▶ **Provided material**
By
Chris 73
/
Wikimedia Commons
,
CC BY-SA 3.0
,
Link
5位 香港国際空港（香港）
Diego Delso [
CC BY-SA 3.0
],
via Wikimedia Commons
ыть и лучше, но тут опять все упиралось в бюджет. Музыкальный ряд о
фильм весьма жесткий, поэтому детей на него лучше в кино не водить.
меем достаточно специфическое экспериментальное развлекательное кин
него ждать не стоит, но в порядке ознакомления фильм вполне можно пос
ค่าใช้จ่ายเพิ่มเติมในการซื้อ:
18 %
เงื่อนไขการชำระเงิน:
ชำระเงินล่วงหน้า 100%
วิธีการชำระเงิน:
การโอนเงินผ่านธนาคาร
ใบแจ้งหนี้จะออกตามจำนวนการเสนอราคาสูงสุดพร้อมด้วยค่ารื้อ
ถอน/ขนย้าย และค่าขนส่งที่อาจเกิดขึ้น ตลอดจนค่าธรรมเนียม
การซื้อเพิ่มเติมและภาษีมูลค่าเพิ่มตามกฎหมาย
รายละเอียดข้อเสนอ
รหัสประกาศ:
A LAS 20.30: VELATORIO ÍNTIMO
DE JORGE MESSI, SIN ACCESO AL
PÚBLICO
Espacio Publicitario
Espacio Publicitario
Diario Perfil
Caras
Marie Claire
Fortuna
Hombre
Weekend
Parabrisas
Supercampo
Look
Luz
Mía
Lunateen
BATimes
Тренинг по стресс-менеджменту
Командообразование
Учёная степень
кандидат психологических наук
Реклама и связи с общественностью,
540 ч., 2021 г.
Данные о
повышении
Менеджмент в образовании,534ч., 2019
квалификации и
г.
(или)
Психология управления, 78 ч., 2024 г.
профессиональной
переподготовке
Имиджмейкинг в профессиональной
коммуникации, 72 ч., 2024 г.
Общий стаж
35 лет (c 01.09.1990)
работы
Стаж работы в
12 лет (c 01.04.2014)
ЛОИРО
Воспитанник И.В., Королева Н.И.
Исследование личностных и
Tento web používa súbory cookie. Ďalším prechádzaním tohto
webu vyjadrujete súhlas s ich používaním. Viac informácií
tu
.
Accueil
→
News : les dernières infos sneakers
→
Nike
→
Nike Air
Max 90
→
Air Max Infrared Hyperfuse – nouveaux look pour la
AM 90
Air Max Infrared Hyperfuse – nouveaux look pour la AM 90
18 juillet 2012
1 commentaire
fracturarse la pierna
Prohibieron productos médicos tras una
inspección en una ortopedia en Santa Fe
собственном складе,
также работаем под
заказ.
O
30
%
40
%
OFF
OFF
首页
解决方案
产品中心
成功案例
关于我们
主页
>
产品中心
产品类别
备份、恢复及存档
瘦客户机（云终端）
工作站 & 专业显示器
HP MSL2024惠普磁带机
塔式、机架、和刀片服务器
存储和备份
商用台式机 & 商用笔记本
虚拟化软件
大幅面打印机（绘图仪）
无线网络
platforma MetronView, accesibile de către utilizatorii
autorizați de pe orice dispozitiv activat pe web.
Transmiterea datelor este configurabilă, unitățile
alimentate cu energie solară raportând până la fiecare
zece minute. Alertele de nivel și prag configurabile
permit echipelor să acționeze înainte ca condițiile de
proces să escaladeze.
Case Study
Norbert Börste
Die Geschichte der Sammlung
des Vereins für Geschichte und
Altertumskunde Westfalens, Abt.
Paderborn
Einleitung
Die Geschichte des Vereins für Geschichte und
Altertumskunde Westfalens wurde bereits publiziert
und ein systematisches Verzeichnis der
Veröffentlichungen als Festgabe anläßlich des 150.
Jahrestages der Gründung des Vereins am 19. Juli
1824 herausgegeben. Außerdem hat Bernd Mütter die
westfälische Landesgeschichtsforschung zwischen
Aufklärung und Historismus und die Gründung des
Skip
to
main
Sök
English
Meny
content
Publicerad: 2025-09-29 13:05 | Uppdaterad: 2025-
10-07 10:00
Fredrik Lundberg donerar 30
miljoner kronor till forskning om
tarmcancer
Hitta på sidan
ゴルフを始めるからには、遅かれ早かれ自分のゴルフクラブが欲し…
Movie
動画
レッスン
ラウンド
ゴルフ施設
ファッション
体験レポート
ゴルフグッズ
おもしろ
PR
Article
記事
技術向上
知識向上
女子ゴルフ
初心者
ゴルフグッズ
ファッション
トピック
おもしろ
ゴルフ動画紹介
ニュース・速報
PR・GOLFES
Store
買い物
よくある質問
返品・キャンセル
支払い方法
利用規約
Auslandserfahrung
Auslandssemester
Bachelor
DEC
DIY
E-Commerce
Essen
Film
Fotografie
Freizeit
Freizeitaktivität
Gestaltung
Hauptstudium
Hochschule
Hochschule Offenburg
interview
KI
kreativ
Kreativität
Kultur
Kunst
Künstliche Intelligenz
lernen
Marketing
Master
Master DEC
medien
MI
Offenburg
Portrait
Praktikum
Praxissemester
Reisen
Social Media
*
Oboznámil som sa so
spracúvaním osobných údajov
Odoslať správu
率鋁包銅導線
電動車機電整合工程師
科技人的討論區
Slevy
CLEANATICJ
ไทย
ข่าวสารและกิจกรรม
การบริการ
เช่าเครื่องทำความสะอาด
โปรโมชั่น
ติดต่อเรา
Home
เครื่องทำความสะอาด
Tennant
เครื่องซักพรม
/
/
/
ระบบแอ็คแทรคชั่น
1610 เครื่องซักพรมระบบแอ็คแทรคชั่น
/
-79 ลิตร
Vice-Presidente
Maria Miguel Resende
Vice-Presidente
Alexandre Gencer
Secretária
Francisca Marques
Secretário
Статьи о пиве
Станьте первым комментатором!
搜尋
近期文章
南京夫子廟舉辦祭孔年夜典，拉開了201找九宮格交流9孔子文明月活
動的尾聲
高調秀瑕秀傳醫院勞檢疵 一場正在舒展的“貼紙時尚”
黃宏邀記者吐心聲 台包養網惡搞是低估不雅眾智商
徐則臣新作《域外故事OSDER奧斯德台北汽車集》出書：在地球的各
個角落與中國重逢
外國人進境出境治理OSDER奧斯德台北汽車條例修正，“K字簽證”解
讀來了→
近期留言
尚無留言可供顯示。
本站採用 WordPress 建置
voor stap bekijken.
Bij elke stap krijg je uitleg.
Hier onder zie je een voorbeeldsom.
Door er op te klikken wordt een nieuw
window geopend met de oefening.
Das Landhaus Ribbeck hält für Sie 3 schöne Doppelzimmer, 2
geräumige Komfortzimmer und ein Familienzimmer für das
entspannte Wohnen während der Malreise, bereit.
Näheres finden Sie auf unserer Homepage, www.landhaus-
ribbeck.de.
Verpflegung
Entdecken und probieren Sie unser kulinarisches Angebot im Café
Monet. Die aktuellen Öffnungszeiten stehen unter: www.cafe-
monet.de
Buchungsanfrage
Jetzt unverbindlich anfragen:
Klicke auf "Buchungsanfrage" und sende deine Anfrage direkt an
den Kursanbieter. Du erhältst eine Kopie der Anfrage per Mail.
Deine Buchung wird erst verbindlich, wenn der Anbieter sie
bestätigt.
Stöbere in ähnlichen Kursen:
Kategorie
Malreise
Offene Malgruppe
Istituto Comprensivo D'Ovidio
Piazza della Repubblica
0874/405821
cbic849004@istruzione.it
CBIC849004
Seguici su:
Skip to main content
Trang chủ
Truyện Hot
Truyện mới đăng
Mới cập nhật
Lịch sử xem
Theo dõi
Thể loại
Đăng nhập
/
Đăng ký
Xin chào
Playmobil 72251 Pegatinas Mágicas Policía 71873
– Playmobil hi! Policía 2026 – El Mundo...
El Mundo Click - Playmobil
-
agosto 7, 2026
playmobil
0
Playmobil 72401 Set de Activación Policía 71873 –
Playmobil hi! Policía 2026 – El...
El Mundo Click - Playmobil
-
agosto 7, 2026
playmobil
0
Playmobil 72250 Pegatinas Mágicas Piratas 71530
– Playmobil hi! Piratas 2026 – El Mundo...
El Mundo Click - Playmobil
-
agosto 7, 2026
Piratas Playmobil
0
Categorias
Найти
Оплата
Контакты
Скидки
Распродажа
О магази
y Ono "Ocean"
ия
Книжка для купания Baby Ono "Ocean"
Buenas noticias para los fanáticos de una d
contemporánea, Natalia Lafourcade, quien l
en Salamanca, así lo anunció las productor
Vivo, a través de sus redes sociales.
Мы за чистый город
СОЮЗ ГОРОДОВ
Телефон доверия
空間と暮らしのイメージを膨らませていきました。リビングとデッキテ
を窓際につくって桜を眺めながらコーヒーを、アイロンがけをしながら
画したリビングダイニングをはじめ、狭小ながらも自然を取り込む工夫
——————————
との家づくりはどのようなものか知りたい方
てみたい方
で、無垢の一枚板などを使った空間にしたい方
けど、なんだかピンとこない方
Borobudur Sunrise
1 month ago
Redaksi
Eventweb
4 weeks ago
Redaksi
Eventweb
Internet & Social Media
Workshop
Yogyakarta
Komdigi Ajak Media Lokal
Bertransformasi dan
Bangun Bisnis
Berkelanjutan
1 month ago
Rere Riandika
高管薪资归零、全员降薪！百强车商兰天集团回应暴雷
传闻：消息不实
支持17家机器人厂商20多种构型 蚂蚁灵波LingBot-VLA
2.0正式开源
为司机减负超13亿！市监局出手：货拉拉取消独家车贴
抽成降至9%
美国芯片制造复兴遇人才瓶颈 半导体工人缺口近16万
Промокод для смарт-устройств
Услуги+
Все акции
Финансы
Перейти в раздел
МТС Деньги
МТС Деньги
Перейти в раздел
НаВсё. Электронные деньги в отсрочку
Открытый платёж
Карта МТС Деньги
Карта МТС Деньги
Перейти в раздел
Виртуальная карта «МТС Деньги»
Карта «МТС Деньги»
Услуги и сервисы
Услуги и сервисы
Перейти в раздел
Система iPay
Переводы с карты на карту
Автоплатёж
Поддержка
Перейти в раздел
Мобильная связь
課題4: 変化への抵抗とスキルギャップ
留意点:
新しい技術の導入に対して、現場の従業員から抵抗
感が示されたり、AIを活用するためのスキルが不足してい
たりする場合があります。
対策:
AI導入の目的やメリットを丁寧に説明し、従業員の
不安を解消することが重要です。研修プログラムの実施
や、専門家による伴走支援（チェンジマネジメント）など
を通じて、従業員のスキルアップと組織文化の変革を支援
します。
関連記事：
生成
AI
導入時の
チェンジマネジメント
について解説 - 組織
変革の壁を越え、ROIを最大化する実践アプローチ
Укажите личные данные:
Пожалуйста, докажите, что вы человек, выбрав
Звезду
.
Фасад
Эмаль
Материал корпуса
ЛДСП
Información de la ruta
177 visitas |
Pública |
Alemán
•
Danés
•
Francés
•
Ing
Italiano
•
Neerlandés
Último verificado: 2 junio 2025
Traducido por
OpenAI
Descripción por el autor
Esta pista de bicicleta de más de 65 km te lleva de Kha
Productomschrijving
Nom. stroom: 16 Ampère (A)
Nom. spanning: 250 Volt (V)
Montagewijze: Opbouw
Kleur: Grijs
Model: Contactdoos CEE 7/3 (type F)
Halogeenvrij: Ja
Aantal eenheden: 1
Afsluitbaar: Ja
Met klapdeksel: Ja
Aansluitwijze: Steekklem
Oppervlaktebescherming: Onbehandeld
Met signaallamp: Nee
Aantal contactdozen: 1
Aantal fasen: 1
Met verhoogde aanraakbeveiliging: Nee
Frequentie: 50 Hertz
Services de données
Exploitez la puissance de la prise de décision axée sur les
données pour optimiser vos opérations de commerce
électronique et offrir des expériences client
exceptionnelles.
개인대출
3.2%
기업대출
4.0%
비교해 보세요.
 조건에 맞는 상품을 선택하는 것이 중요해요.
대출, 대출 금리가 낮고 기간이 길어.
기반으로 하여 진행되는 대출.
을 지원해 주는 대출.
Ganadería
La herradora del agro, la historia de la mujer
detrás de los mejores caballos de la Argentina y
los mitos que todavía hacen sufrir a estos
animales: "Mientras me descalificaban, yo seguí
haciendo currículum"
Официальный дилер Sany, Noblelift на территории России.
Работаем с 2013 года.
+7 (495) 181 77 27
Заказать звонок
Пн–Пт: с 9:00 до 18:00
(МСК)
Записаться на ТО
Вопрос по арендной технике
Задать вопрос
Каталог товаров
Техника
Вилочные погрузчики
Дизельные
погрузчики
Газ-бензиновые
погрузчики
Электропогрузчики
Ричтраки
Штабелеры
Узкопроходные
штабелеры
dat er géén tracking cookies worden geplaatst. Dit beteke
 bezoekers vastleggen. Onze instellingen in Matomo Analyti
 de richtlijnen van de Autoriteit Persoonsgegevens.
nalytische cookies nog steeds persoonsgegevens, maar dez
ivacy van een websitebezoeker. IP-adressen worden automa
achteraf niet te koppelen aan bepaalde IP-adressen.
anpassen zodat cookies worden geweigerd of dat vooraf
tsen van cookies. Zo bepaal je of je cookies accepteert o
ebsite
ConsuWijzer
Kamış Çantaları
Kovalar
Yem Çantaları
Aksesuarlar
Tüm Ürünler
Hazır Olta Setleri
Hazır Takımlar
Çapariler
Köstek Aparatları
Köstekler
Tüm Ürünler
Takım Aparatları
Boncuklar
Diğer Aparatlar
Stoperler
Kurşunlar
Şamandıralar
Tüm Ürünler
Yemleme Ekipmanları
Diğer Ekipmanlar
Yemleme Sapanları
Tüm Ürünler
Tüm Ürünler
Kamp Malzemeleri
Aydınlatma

▶ **Problem to work on**
Reproduce the lines of the records starting at the first line and ending at the line that contains "фильм весьма жесткий, поэтому", with both ends included.

▶ **Written answer**
By
Chris 73
/
Wikimedia Commons
,
CC BY-SA 3.0
,
Link
5位 香港国際空港（香港）
Diego Delso [
CC BY-SA 3.0
],
via Wikimedia Commons
ыть и лучше, но тут опять все упиралось в бюджет. Музыкальный ряд о
фильм весьма жесткий, поэтому детей на него лучше в кино не водить.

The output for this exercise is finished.